SAIC Motor Group Corp reported an 86 percent decline in net profit for last year as a result of slowing vehicle sales and its South Korean unit Ssangyong Motor Corp entering receivership.
Net income dropped to 656 million yuan (US$96 million) or 0.1 yuan per share last year, compared to 4.6 billion yuan and 0.7 yuan per share in 2007, the nation's biggest car maker said yesterday.
Sales revenue was up 1.44 percent to 106 billion yuan during the same period.
The car maker attributed the loss to the global financial crisis and the cooling vehicle market in China that put the breaks on sales and intensified competition.
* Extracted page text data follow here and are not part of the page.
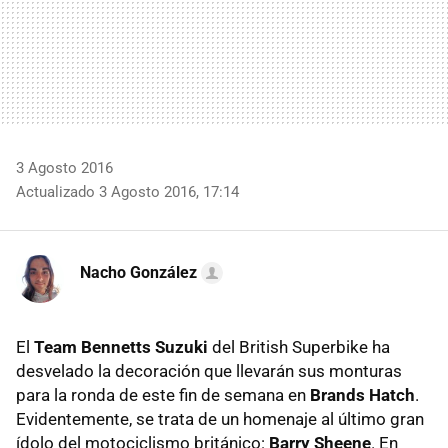
3 Agosto 2016
Actualizado 3 Agosto 2016, 17:14
Nacho González
El
Team Bennetts Suzuki
del British Superbike ha
desvelado la decoración que llevarán sus monturas
para la ronda de este fin de semana en
Brands Hatch
.
Evidentemente, se trata de un homenaje al último gran
ídolo del motociclismo británico:
Barry Sheene
. En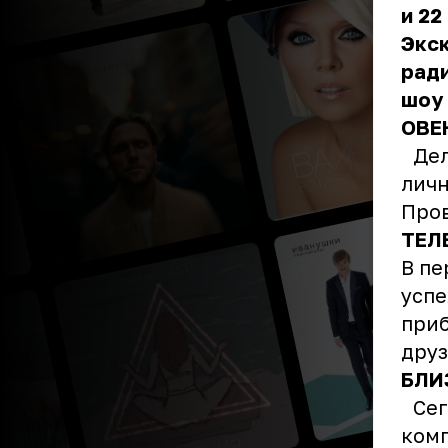
и 22
Экс
ради
шоу 
ОВЕ
Дел 
личн
Пров
ТЕЛ
В пе
успе
приб
дру
БЛИ
Сего
комп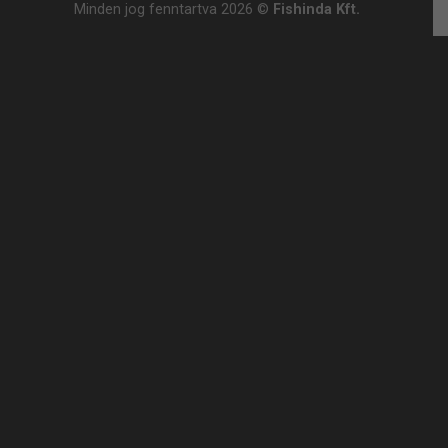
Minden jog fenntartva 2026 ©
Fishinda Kft.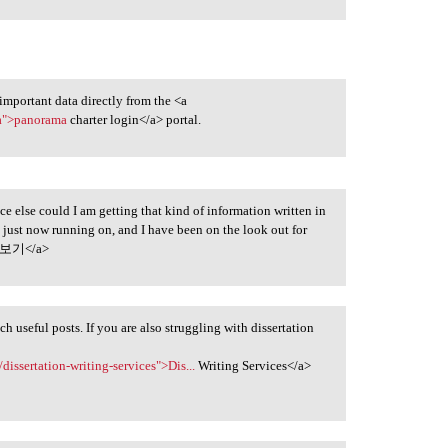
important data directly from the <a
ma">panorama
charter login</a> portal.
ce else could I am getting that kind of information written in
m just now running on, and I have been on the look out for
기</a>
h useful posts. If you are also struggling with dissertation
issertation-writing-services">Dis...
Writing Services</a>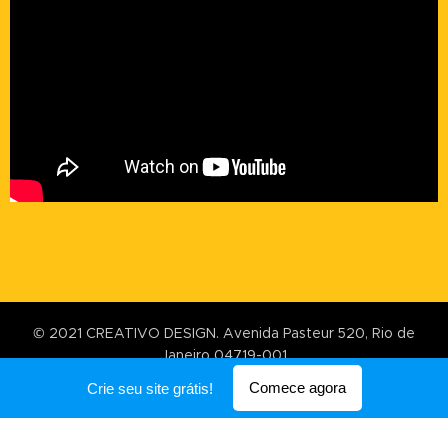
© 2021 CREATIVO DESIGN. Avenida Pasteur 520, Rio de
Janeiro 04719-001
Desenvolvido por
Webnode
Comece agora
Crie seu site grátis!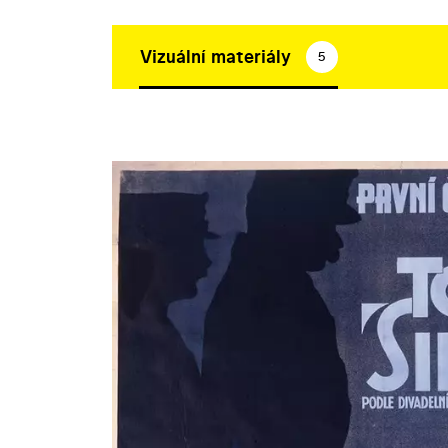
Vizuální materiály
5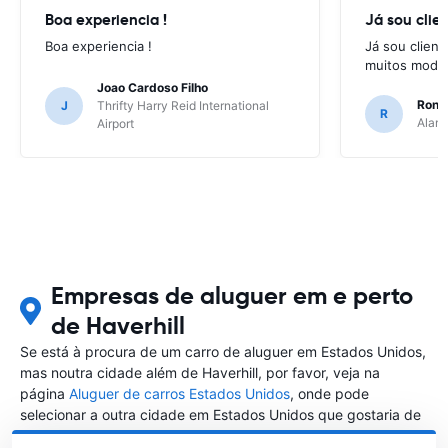
Boa experiencia !
Já sou clien
Boa experiencia !
Já sou client
muitos model
Joao Cardoso Filho
Ronni
J
Thrifty Harry Reid International
R
Alamo
Airport
Empresas de aluguer em e perto
de Haverhill
Se está à procura de um carro de aluguer em Estados Unidos,
mas noutra cidade além de Haverhill, por favor, veja na
página
Aluguer de carros Estados Unidos
, onde pode
selecionar a outra cidade em Estados Unidos que gostaria de
alugar um carro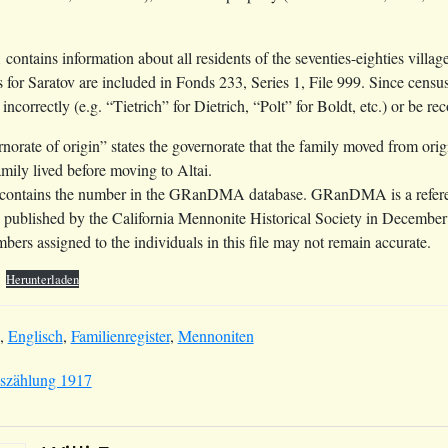
 contains information about all residents of the seventies-eighties vill
 for Saratov are included in Fonds 233, Series 1, File 999. Since census
ncorrectly (e.g. “Tietrich” for Dietrich, “Polt” for Boldt, etc.) or be r
orate of origin” states the governorate that the family moved from orig
mily lived before moving to Altai.
 contains the number in the GRanDMA database. GRanDMA is a referen
, published by the California Mennonite Historical Society in Decem
bers assigned to the individuals in this file may not remain accurate.
Herunterladen
,
Englisch
,
Familienregister
,
Mennoniten
szählung 1917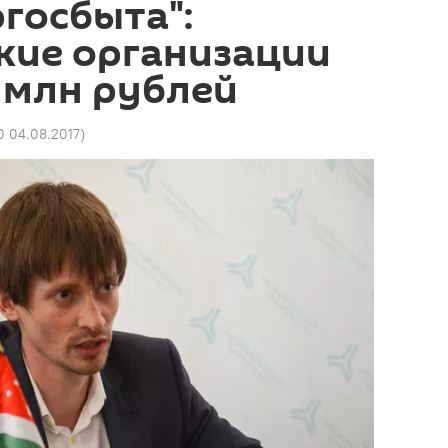
ргосбыта":
кие организации
 млн рублей
0 04.08.2017
)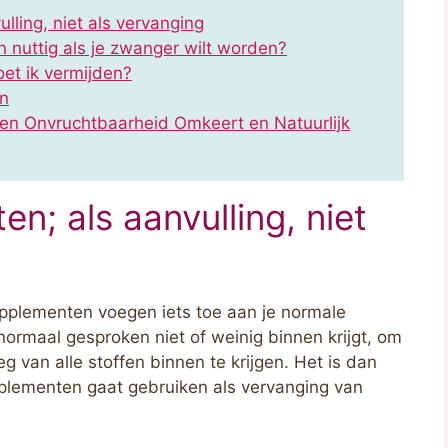
ling, niet als vervanging
 nuttig als je zwanger wilt worden?
t ik vermijden?
en
en Onvruchtbaarheid Omkeert en Natuurlijk
; als aanvulling, niet
upplementen voegen iets toe aan je normale
normaal gesproken niet of weinig binnen krijgt, om
g van alle stoffen binnen te krijgen. Het is dan
pplementen gaat gebruiken als vervanging van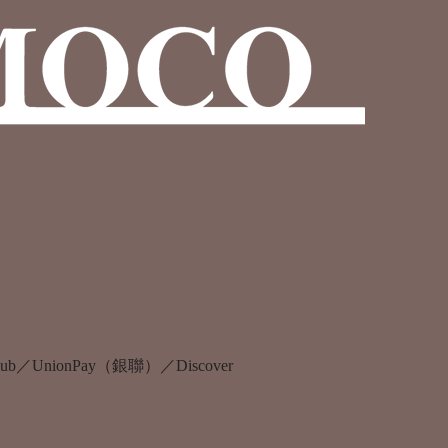
s Club／UnionPay（銀聯）／Discover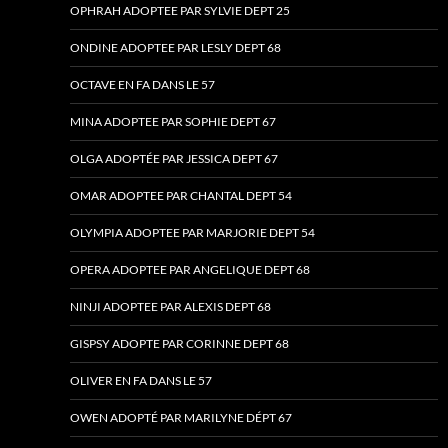
OPHRAH ADOPTEE PAR SYLVIE DEPT 25
ONDINE ADOPTEE PAR LESLY DEPT 68
OCTAVE EN FA DANS LE 57
MINA ADOPTEE PAR SOPHIE DEPT 67
OLGA ADOPTÉE PAR JESSICA DEPT 67
OMAR ADOPTEE PAR CHANTAL DEPT 54
OLYMPIA ADOPTEE PAR MARJORIE DEPT 54
OPERA ADOPTEE PAR ANGELIQUE DEPT 68
NINJI ADOPTEE PAR ALEXIS DEPT 68
GISPSY ADOPTE PAR CORINNE DEPT 68
OLIVER EN FA DANS LE 57
OWEN ADOPTÉ PAR MARILYNE DÉPT 67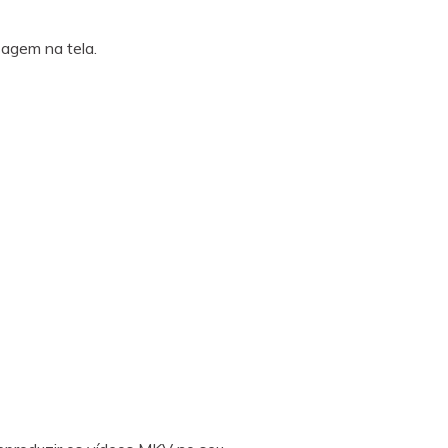
sagem na tela.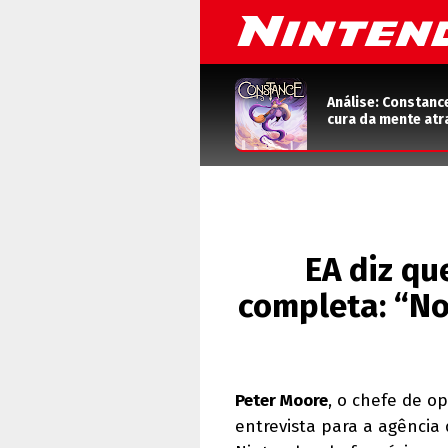
Análise: Constanc
cura da mente atr
EA diz qu
completa: “No
Peter Moore
, o chefe de o
entrevista para a agência 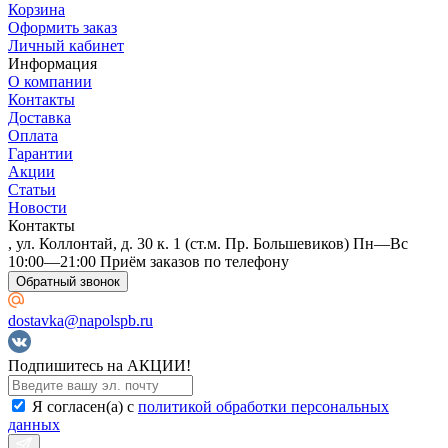
Корзина
Оформить заказ
Личный кабинет
Информация
О компании
Контакты
Доставка
Оплата
Гарантии
Акции
Статьи
Новости
Контакты
, ул. Коллонтай, д. 30 к. 1 (ст.м. Пр. Большевиков) Пн—Вс
10:00—21:00 Приём заказов по телефону
Обратный звонок
dostavka@napolspb.ru
Подпишитесь на АКЦИИ!
Я согласен(a) с
политикой обработки персональных
данных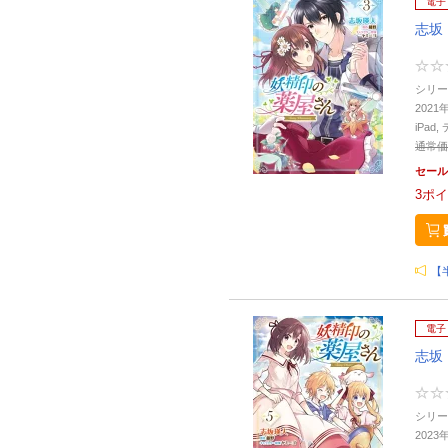
電子
志坂
シリー
2021
iPa
通常価
セール
3
ポイ
【半
電子
志坂
シリー
2023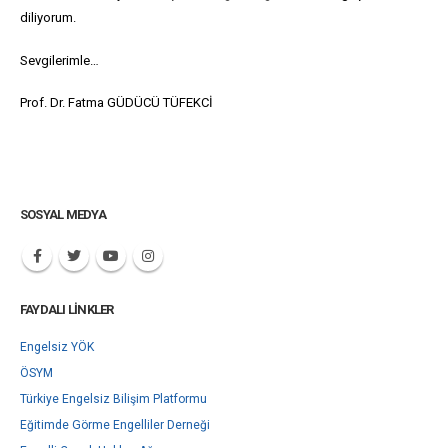
diliyorum.
Sevgilerimle…
Prof. Dr. Fatma GÜDÜCÜ TÜFEKCİ
SOSYAL MEDYA
FAYDALI LINKLER
Engelsiz YÖK
ÖSYM
Türkiye Engelsiz Bilişim Platformu
Eğitimde Görme Engelliler Derneği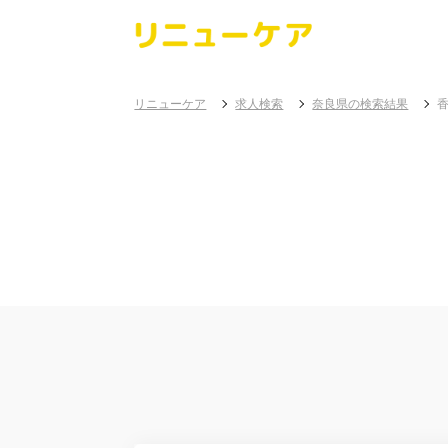
リニューケア
求人検索
奈良県の検索結果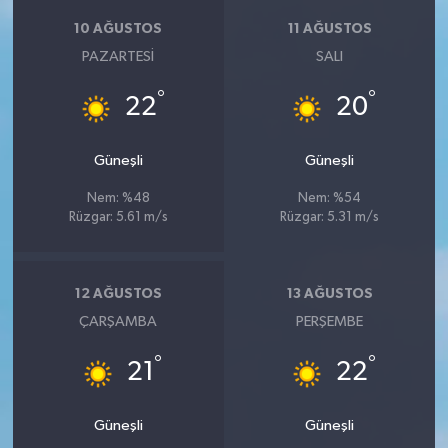
10 AĞUSTOS
11 AĞUSTOS
PAZARTESI
SALI
°
°
22
20
Güneşli
Güneşli
Nem: %48
Nem: %54
Rüzgar: 5.61 m/s
Rüzgar: 5.31 m/s
12 AĞUSTOS
13 AĞUSTOS
ÇARŞAMBA
PERŞEMBE
°
°
21
22
Güneşli
Güneşli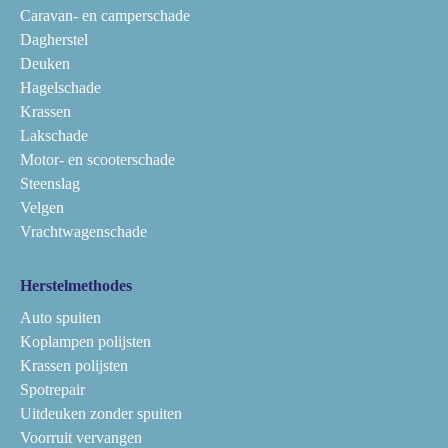
Caravan- en camperschade
Dagherstel
Deuken
Hagelschade
Krassen
Lakschade
Motor- en scooterschade
Steenslag
Velgen
Vrachtwagenschade
Herstelmethodes
Auto spuiten
Koplampen polijsten
Krassen polijsten
Spotrepair
Uitdeuken zonder spuiten
Voorruit vervangen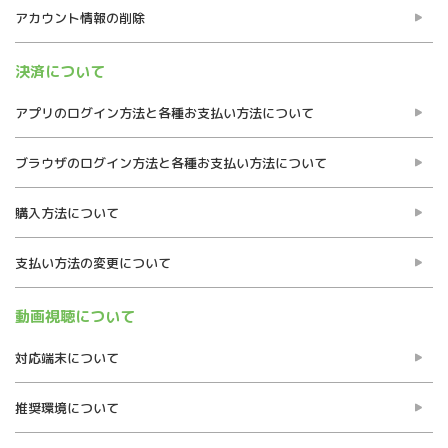
アカウント情報の削除
決済について
アプリのログイン方法と各種お支払い方法について
ブラウザのログイン方法と各種お支払い方法について
購入方法について
支払い方法の変更について
動画視聴について
対応端末について
推奨環境について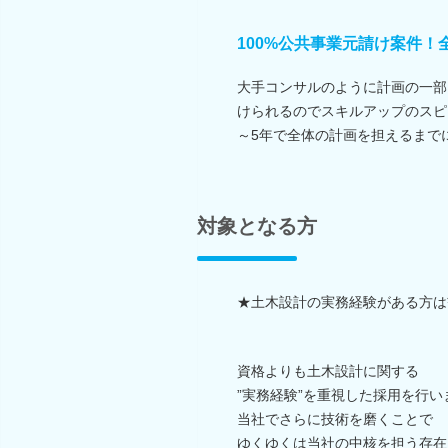
100%公共事業元請け案件！
大手コンサルのように計画の一部
けられるのでスキルアップのスピ
～5年で全体の計画を担えるまで
対象となる方
★土木設計の実務経験がある方は
資格よりも土木設計に関する
”実務経験”を重視した採用を行い
当社でさらに技術を磨くことで
ゆくゆくは当社の中核を担う存在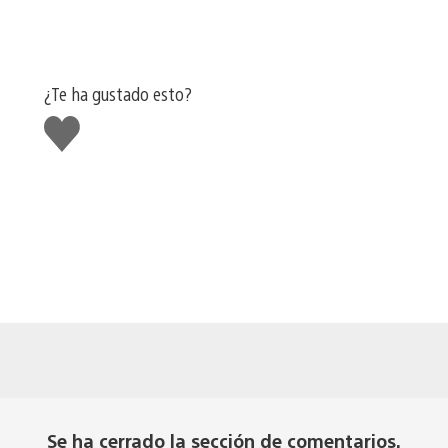
¿Te ha gustado esto?
Me
gusta
esto
Se ha cerrado la sección de comentarios.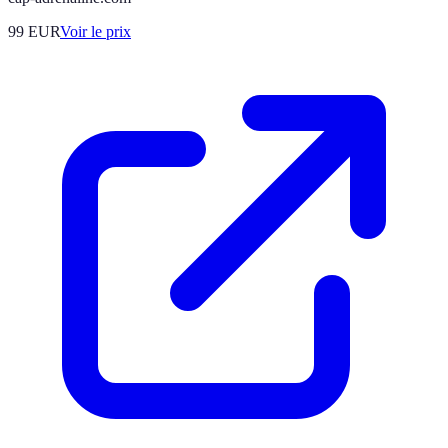
99
EUR
Voir le prix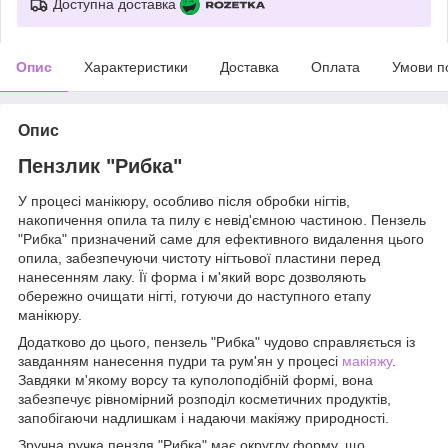
Доступна доставка
Опис
Характеристики
Доставка
Оплата
Умови п
Опис
Пензлик "Рибка"
У процесі манікюру, особливо після обробки нігтів,
накопичення опила та пилу є невід'ємною частиною. Пензель
"Рибка" призначений саме для ефективного видалення цього
опила, забезпечуючи чистоту нігтьової пластини перед
нанесенням лаку. Її форма і м'який ворс дозволяють
обережно очищати нігті, готуючи до наступного етапу
манікюру.
Додатково до цього, пензель "Рибка" чудово справляється із
завданням нанесення пудри та рум'ян у процесі
макіяжу
.
Завдяки м'якому ворсу та куполоподібній формі, вона
забезпечує рівномірний розподіл косметичних продуктів,
запобігаючи надлишкам і надаючи макіяжу природності.
Зручна ручка пензля "Рибка" має округлу форму, що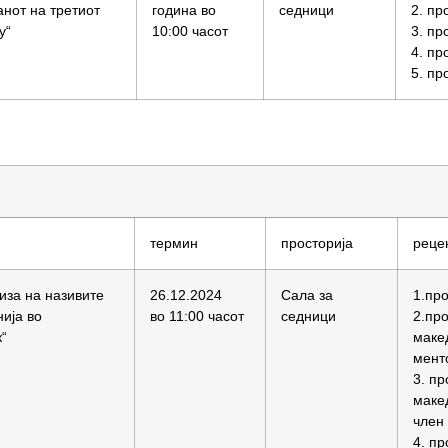
анот на третиот
година во
седници
2. пр
у“
10:00 часот
3. пр
4. пр
5. пр
термин
просторија
реце
иза на називите
26.12.2024
Сала за
1.пр
нија во
во 11:00 часот
седници
2.про
к“
макед
мент
3. пр
макед
член
4. пр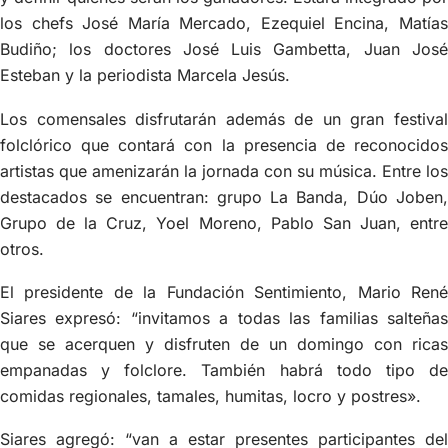
los chefs José María Mercado, Ezequiel Encina, Matías
Budiño; los doctores José Luis Gambetta, Juan José
Esteban y la periodista Marcela Jesús.
Los comensales disfrutarán además de un gran festival
folclórico que contará con la presencia de reconocidos
artistas que amenizarán la jornada con su música. Entre los
destacados se encuentran: grupo La Banda, Dúo Joben,
Grupo de la Cruz, Yoel Moreno, Pablo San Juan, entre
otros.
El presidente de la Fundación Sentimiento, Mario René
Siares expresó: “invitamos a todas las familias salteñas
que se acerquen y disfruten de un domingo con ricas
empanadas y folclore. También habrá todo tipo de
comidas regionales, tamales, humitas, locro y postres».
Siares agregó: “van a estar presentes participantes del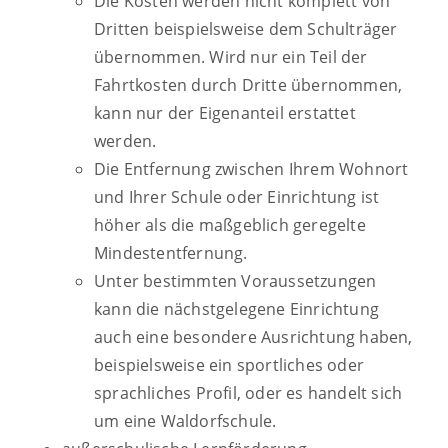
Die Kosten werden nicht komplett von
Dritten beispielsweise dem Schulträger
übernommen. Wird nur ein Teil der
Fahrtkosten durch Dritte übernommen,
kann nur der Eigenanteil erstattet
werden.
Die Entfernung zwischen Ihrem Wohnort
und Ihrer Schule oder Einrichtung ist
höher als die maßgeblich geregelte
Mindestentfernung.
Unter bestimmten Voraussetzungen
kann die nächstgelegene Einrichtung
auch eine besondere Ausrichtung haben,
beispielsweise ein sportliches oder
sprachliches Profil, oder es handelt sich
um eine Waldorfschule.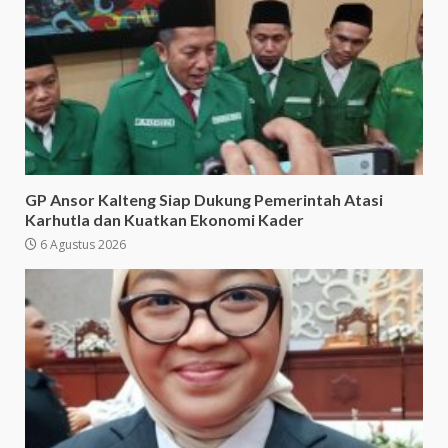
GP Ansor Kalteng Siap Dukung Pemerintah Atasi
Karhutla dan Kuatkan Ekonomi Kader
6 Agustus 2026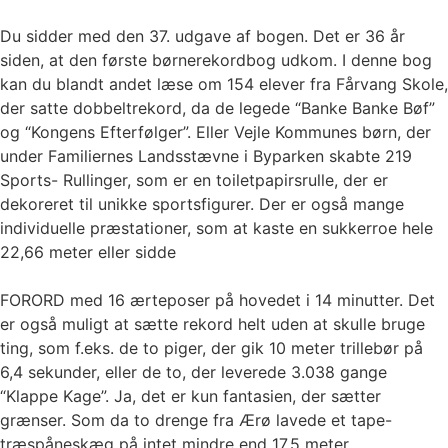
Du sidder med den 37. udgave af bogen. Det er 36 år
siden, at den første børnerekordbog udkom. I denne bog
kan du blandt andet læse om 154 elever fra Fårvang Skole,
der satte dobbeltrekord, da de legede “Banke Banke Bøf”
og “Kongens Efterfølger”. Eller Vejle Kommunes børn, der
under Familiernes Landsstævne i Byparken skabte 219
Sports- Rullinger, som er en toiletpapirsrulle, der er
dekoreret til unikke sportsfigurer. Der er også mange
individuelle præstationer, som at kaste en sukkerroe hele
22,66 meter eller sidde
FORORD med 16 ærteposer på hovedet i 14 minutter. Det
er også muligt at sætte rekord helt uden at skulle bruge
ting, som f.eks. de to piger, der gik 10 meter trillebør på
6,4 sekunder, eller de to, der leverede 3.038 gange
“Klappe Kage”. Ja, det er kun fantasien, der sætter
grænser. Som da to drenge fra Ærø lavede et tape-
træspåneskæg på intet mindre end 17,5 meter.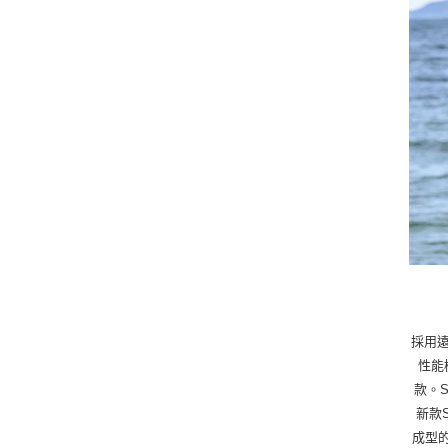
採用遠
性能
款。
新款
成型的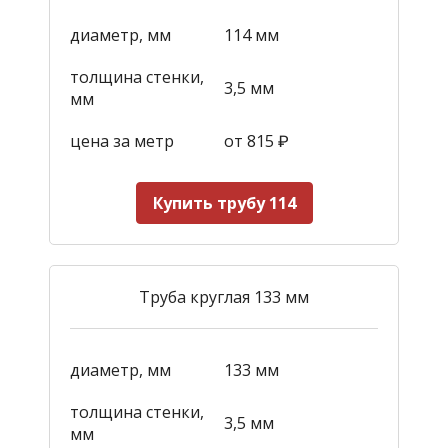
диаметр, мм
114 мм
толщина стенки,
3,5 мм
мм
цена за метр
от 815
₽
Купить трубу 114
Труба круглая 133 мм
диаметр, мм
133 мм
толщина стенки,
3,5 мм
мм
Huge losses were also racked up by SAIC's South Korean sport utility vehicle subsidiary Ssangyong, which filed for bankruptcy protection in February. SAIC paid US$500 million for a stake in Ssangyong in 2004. But by the end of November last year, the 51 percent stake owned by SAIC was valued at just US$270.7 million.
In a separate statement, SAIC said profit was down 49 percent for the first quarter to 627 million yuan after it took over smaller rival Nanjing Auto. Sales fell 5.8 percent to 27.2 billion yuan.
SAIC estimated China's total vehicle sales for this year would remain at the same level as in 2008, at around 9.35 million.
However, government incentives and increasing demand in second and third-tier cities would create opportunities, said the auto maker.
SAIC aims to sell 1.8 million vehicles and gain a sales revenue of 119.4 billion yuan this year.
Last year, SAIC sold a total of 1.82 million vehicles, an increase of 8 percent from the year before.